### What you should do
Write out the data below exactly, beginning with the first line and ending once the line that has "Start_Inter, GUARDING_2: 10 -> 5" is written.

····················

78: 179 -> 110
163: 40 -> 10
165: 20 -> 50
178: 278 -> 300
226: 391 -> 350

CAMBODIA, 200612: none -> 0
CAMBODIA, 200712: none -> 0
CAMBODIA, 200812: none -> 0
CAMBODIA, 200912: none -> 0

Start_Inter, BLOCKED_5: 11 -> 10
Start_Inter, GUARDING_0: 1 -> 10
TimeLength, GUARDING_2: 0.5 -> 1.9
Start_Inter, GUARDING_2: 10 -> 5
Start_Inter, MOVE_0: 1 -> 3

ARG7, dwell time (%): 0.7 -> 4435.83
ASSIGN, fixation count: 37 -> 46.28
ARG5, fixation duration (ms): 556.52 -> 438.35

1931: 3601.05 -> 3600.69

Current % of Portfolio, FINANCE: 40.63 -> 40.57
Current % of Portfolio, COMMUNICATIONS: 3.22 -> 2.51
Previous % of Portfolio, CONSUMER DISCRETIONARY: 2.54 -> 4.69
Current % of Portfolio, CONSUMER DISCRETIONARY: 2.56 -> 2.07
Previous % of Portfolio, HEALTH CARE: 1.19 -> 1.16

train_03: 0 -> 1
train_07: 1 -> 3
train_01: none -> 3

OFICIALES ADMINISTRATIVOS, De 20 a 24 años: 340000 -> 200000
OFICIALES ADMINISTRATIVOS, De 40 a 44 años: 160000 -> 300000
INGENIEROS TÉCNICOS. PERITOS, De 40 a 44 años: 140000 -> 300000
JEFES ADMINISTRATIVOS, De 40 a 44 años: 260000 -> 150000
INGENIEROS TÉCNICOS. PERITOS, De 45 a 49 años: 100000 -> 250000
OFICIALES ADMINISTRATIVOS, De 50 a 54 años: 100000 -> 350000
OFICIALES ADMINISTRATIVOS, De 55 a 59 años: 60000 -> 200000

····················

### Your solution
78: 179 -> 110
163: 40 -> 10
165: 20 -> 50
178: 278 -> 300
226: 391 -> 350

CAMBODIA, 200612: none -> 0
CAMBODIA, 200712: none -> 0
CAMBODIA, 200812: none -> 0
CAMBODIA, 200912: none -> 0

Start_Inter, BLOCKED_5: 11 -> 10
Start_Inter, GUARDING_0: 1 -> 10
TimeLength, GUARDING_2: 0.5 -> 1.9
Start_Inter, GUARDING_2: 10 -> 5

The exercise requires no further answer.